* **What to produce**
Format every line of the material below as a Markdown table with the columns Number and Entry, giving each line its own row number and omitting blank lines.

* **Records supplied**

☆ ☆ ☆

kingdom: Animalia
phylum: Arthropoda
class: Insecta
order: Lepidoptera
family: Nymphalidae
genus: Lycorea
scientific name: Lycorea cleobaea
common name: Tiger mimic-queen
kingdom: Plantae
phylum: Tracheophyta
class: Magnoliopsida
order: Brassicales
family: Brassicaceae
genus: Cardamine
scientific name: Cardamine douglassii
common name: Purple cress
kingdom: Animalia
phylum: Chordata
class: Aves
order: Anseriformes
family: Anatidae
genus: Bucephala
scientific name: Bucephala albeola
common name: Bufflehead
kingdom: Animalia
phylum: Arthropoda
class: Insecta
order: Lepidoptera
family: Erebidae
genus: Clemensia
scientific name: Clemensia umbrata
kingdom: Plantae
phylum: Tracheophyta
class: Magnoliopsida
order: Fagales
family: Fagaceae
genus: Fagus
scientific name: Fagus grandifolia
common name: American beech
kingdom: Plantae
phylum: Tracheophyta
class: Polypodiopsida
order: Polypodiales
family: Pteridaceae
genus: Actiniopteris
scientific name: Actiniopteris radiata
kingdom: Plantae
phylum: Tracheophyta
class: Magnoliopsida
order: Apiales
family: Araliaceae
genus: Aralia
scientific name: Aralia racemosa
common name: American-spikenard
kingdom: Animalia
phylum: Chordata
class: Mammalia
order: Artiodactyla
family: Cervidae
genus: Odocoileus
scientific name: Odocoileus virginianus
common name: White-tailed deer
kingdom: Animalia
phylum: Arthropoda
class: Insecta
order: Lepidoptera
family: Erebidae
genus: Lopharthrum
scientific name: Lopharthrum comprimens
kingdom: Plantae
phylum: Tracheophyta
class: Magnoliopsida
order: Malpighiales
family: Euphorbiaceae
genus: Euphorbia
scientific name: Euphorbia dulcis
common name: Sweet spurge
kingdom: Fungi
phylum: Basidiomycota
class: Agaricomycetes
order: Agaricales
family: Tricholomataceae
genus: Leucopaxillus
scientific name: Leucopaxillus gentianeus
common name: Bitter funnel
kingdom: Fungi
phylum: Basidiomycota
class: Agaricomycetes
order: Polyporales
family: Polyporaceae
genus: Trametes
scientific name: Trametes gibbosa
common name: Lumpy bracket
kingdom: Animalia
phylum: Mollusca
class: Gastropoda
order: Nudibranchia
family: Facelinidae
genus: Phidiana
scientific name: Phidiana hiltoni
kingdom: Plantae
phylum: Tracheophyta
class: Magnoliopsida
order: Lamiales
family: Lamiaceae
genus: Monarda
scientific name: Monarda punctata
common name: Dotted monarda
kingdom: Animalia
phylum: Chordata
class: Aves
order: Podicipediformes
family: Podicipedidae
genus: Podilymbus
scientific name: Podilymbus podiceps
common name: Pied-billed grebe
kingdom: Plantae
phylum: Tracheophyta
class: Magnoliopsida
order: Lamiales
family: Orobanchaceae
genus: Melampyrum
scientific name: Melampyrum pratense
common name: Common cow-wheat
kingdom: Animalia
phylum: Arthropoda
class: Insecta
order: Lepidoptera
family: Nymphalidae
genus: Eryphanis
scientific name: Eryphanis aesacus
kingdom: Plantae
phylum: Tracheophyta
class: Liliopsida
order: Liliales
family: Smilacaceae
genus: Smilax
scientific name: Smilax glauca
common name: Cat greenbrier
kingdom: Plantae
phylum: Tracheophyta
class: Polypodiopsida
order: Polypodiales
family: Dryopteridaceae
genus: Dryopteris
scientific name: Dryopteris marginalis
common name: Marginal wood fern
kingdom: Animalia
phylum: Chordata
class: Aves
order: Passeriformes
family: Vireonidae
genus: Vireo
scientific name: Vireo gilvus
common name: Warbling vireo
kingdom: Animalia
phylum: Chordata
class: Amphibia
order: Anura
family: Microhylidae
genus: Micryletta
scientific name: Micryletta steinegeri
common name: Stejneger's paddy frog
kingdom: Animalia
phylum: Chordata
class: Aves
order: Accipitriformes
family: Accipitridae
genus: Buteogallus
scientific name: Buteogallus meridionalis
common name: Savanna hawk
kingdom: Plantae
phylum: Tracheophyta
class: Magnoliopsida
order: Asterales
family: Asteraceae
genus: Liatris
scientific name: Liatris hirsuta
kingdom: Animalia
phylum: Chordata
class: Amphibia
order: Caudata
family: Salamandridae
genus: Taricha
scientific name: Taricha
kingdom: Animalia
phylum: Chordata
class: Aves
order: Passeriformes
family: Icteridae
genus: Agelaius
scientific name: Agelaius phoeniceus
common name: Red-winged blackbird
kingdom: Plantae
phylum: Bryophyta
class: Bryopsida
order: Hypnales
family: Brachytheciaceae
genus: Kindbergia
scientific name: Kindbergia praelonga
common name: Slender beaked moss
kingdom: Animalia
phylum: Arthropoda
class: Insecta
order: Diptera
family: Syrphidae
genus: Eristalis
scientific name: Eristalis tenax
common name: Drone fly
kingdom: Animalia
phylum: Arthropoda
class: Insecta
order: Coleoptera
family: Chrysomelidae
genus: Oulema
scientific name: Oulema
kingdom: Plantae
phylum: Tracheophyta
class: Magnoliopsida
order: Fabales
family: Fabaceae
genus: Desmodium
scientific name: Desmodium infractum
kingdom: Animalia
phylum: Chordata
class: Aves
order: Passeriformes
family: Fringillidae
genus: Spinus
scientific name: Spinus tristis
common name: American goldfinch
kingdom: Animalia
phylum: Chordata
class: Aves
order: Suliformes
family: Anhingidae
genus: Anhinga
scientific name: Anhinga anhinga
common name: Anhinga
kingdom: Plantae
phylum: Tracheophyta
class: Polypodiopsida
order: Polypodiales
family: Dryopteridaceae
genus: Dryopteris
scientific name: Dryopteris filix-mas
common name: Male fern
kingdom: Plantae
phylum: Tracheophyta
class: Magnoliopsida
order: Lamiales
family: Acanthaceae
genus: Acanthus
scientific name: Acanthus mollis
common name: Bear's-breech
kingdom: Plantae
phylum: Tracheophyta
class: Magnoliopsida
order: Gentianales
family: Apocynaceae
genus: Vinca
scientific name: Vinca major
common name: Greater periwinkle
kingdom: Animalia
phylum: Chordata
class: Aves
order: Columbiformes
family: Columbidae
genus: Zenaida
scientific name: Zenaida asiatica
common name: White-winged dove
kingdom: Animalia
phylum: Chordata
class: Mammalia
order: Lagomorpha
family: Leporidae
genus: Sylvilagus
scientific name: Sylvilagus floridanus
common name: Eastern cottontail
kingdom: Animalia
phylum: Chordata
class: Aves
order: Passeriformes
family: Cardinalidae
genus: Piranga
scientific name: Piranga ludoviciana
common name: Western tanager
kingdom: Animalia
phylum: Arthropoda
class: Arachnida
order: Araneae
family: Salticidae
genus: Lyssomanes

☆ ☆ ☆

* **Response to the task**
| Number | Entry |
|---|---|
| 1 | kingdom: Animalia |
| 2 | phylum: Arthropoda |
| 3 | class: Insecta |
| 4 | order: Lepidoptera |
| 5 | family: Nymphalidae |
| 6 | genus: Lycorea |
| 7 | scientific name: Lycorea cleobaea |
| 8 | common name: Tiger mimic-queen |
| 9 | kingdom: Plantae |
| 10 | phylum: Tracheophyta |
| 11 | class: Magnoliopsida |
| 12 | order: Brassicales |
| 13 | family: Brassicaceae |
| 14 | genus: Cardamine |
| 15 | scientific name: Cardamine douglassii |
| 16 | common name: Purple cress |
| 17 | kingdom: Animalia |
| 18 | phylum: Chordata |
| 19 | class: Aves |
| 20 | order: Anseriformes |
| 21 | family: Anatidae |
| 22 | genus: Bucephala |
| 23 | scientific name: Bucephala albeola |
| 24 | common name: Bufflehead |
| 25 | kingdom: Animalia |
| 26 | phylum: Arthropoda |
| 27 | class: Insecta |
| 28 | order: Lepidoptera |
| 29 | family: Erebidae |
| 30 | genus: Clemensia |
| 31 | scientific name: Clemensia umbrata |
| 32 | kingdom: Plantae |
| 33 | phylum: Tracheophyta |
| 34 | class: Magnoliopsida |
| 35 | order: Fagales |
| 36 | family: Fagaceae |
| 37 | genus: Fagus |
| 38 | scientific name: Fagus grandifolia |
| 39 | common name: American beech |
| 40 | kingdom: Plantae |
| 41 | phylum: Tracheophyta |
| 42 | class: Polypodiopsida |
| 43 | order: Polypodiales |
| 44 | family: Pteridaceae |
| 45 | genus: Actiniopteris |
| 46 | scientific name: Actiniopteris radiata |
| 47 | kingdom: Plantae |
| 48 | phylum: Tracheophyta |
| 49 | class: Magnoliopsida |
| 50 | order: Apiales |
| 51 | family: Araliaceae |
| 52 | genus: Aralia |
| 53 | scientific name: Aralia racemosa |
| 54 | common name: American-spikenard |
| 55 | kingdom: Animalia |
| 56 | phylum: Chordata |
| 57 | class: Mammalia |
| 58 | order: Artiodactyla |
| 59 | family: Cervidae |
| 60 | genus: Odocoileus |
| 61 | scientific name: Odocoileus virginianus |
| 62 | common name: White-tailed deer |
| 63 | kingdom: Animalia |
| 64 | phylum: Arthropoda |
| 65 | class: Insecta |
| 66 | order: Lepidoptera |
| 67 | family: Erebidae |
| 68 | genus: Lopharthrum |
| 69 | scientific name: Lopharthrum comprimens |
| 70 | kingdom: Plantae |
| 71 | phylum: Tracheophyta |
| 72 | class: Magnoliopsida |
| 73 | order: Malpighiales |
| 74 | family: Euphorbiaceae |
| 75 | genus: Euphorbia |
| 76 | scientific name: Euphorbia dulcis |
| 77 | common name: Sweet spurge |
| 78 | kingdom: Fungi |
| 79 | phylum: Basidiomycota |
| 80 | class: Agaricomycetes |
| 81 | order: Agaricales |
| 82 | family: Tricholomataceae |
| 83 | genus: Leucopaxillus |
| 84 | scientific name: Leucopaxillus gentianeus |
| 85 | common name: Bitter funnel |
| 86 | kingdom: Fungi |
| 87 | phylum: Basidiomycota |
| 88 | class: Agaricomycetes |
| 89 | order: Polyporales |
| 90 | family: Polyporaceae |
| 91 | genus: Trametes |
| 92 | scientific name: Trametes gibbosa |
| 93 | common name: Lumpy bracket |
| 94 | kingdom: Animalia |
| 95 | phylum: Mollusca |
| 96 | class: Gastropoda |
| 97 | order: Nudibranchia |
| 98 | family: Facelinidae |
| 99 | genus: Phidiana |
| 100 | scientific name: Phidiana hiltoni |
| 101 | kingdom: Plantae |
| 102 | phylum: Tracheophyta |
| 103 | class: Magnoliopsida |
| 104 | order: Lamiales |
| 105 | family: Lamiaceae |
| 106 | genus: Monarda |
| 107 | scientific name: Monarda punctata |
| 108 | common name: Dotted monarda |
| 109 | kingdom: Animalia |
| 110 | phylum: Chordata |
| 111 | class: Aves |
| 112 | order: Podicipediformes |
| 113 | family: Podicipedidae |
| 114 | genus: Podilymbus |
| 115 | scientific name: Podilymbus podiceps |
| 116 | common name: Pied-billed grebe |
| 117 | kingdom: Plantae |
| 118 | phylum: Tracheophyta |
| 119 | class: Magnoliopsida |
| 120 | order: Lamiales |
| 121 | family: Orobanchaceae |
| 122 | genus: Melampyrum |
| 123 | scientific name: Melampyrum pratense |
| 124 | common name: Common cow-wheat |
| 125 | kingdom: Animalia |
| 126 | phylum: Arthropoda |
| 127 | class: Insecta |
| 128 | order: Lepidoptera |
| 129 | family: Nymphalidae |
| 130 | genus: Eryphanis |
| 131 | scientific name: Eryphanis aesacus |
| 132 | kingdom: Plantae |
| 133 | phylum: Tracheophyta |
| 134 | class: Liliopsida |
| 135 | order: Liliales |
| 136 | family: Smilacaceae |
| 137 | genus: Smilax |
| 138 | scientific name: Smilax glauca |
| 139 | common name: Cat greenbrier |
| 140 | kingdom: Plantae |
| 141 | phylum: Tracheophyta |
| 142 | class: Polypodiopsida |
| 143 | order: Polypodiales |
| 144 | family: Dryopteridaceae |
| 145 | genus: Dryopteris |
| 146 | scientific name: Dryopteris marginalis |
| 147 | common name: Marginal wood fern |
| 148 | kingdom: Animalia |
| 149 | phylum: Chordata |
| 150 | class: Aves |
| 151 | order: Passeriformes |
| 152 | family: Vireonidae |
| 153 | genus: Vireo |
| 154 | scientific name: Vireo gilvus |
| 155 | common name: Warbling vireo |
| 156 | kingdom: Animalia |
| 157 | phylum: Chordata |
| 158 | class: Amphibia |
| 159 | order: Anura |
| 160 | family: Microhylidae |
| 161 | genus: Micryletta |
| 162 | scientific name: Micryletta steinegeri |
| 163 | common name: Stejneger's paddy frog |
| 164 | kingdom: Animalia |
| 165 | phylum: Chordata |
| 166 | class: Aves |
| 167 | order: Accipitriformes |
| 168 | family: Accipitridae |
| 169 | genus: Buteogallus |
| 170 | scientific name: Buteogallus meridionalis |
| 171 | common name: Savanna hawk |
| 172 | kingdom: Plantae |
| 173 | phylum: Tracheophyta |
| 174 | class: Magnoliopsida |
| 175 | order: Asterales |
| 176 | family: Asteraceae |
| 177 | genus: Liatris |
| 178 | scientific name: Liatris hirsuta |
| 179 | kingdom: Animalia |
| 180 | phylum: Chordata |
| 181 | class: Amphibia |
| 182 | order: Caudata |
| 183 | family: Salamandridae |
| 184 | genus: Taricha |
| 185 | scientific name: Taricha |
| 186 | kingdom: Animalia |
| 187 | phylum: Chordata |
| 188 | class: Aves |
| 189 | order: Passeriformes |
| 190 | family: Icteridae |
| 191 | genus: Agelaius |
| 192 | scientific name: Agelaius phoeniceus |
| 193 | common name: Red-winged blackbird |
| 194 | kingdom: Plantae |
| 195 | phylum: Bryophyta |
| 196 | class: Bryopsida |
| 197 | order: Hypnales |
| 198 | family: Brachytheciaceae |
| 199 | genus: Kindbergia |
| 200 | scientific name: Kindbergia praelonga |
| 201 | common name: Slender beaked moss |
| 202 | kingdom: Animalia |
| 203 | phylum: Arthropoda |
| 204 | class: Insecta |
| 205 | order: Diptera |
| 206 | family: Syrphidae |
| 207 | genus: Eristalis |
| 208 | scientific name: Eristalis tenax |
| 209 | common name: Drone fly |
| 210 | kingdom: Animalia |
| 211 | phylum: Arthropoda |
| 212 | class: Insecta |
| 213 | order: Coleoptera |
| 214 | family: Chrysomelidae |
| 215 | genus: Oulema |
| 216 | scientific name: Oulema |
| 217 | kingdom: Plantae |
| 218 | phylum: Tracheophyta |
| 219 | class: Magnoliopsida |
| 220 | order: Fabales |
| 221 | family: Fabaceae |
| 222 | genus: Desmodium |
| 223 | scientific name: Desmodium infractum |
| 224 | kingdom: Animalia |
| 225 | phylum: Chordata |
| 226 | class: Aves |
| 227 | order: Passeriformes |
| 228 | family: Fringillidae |
| 229 | genus: Spinus |
| 230 | scientific name: Spinus tristis |
| 231 | common name: American goldfinch |
| 232 | kingdom: Animalia |
| 233 | phylum: Chordata |
| 234 | class: Aves |
| 235 | order: Suliformes |
| 236 | family: Anhingidae |
| 237 | genus: Anhinga |
| 238 | scientific name: Anhinga anhinga |
| 239 | common name: Anhinga |
| 240 | kingdom: Plantae |
| 241 | phylum: Tracheophyta |
| 242 | class: Polypodiopsida |
| 243 | order: Polypodiales |
| 244 | family: Dryopteridaceae |
| 245 | genus: Dryopteris |
| 246 | scientific name: Dryopteris filix-mas |
| 247 | common name: Male fern |
| 248 | kingdom: Plantae |
| 249 | phylum: Tracheophyta |
| 250 | class: Magnoliopsida |
| 251 | order: Lamiales |
| 252 | family: Acanthaceae |
| 253 | genus: Acanthus |
| 254 | scientific name: Acanthus mollis |
| 255 | common name: Bear's-breech |
| 256 | kingdom: Plantae |
| 257 | phylum: Tracheophyta |
| 258 | class: Magnoliopsida |
| 259 | order: Gentianales |
| 260 | family: Apocynaceae |
| 261 | genus: Vinca |
| 262 | scientific name: Vinca major |
| 263 | common name: Greater periwinkle |
| 264 | kingdom: Animalia |
| 265 | phylum: Chordata |
| 266 | class: Aves |
| 267 | order: Columbiformes |
| 268 | family: Columbidae |
| 269 | genus: Zenaida |
| 270 | scientific name: Zenaida asiatica |
| 271 | common name: White-winged dove |
| 272 | kingdom: Animalia |
| 273 | phylum: Chordata |
| 274 | class: Mammalia |
| 275 | order: Lagomorpha |
| 276 | family: Leporidae |
| 277 | genus: Sylvilagus |
| 278 | scientific name: Sylvilagus floridanus |
| 279 | common name: Eastern cottontail |
| 280 | kingdom: Animalia |
| 281 | phylum: Chordata |
| 282 | class: Aves |
| 283 | order: Passeriformes |
| 284 | family: Cardinalidae |
| 285 | genus: Piranga |
| 286 | scientific name: Piranga ludoviciana |
| 287 | common name: Western tanager |
| 288 | kingdom: Animalia |
| 289 | phylum: Arthropoda |
| 290 | class: Arachnida |
| 291 | order: Araneae |
| 292 | family: Salticidae |
| 293 | genus: Lyssomanes |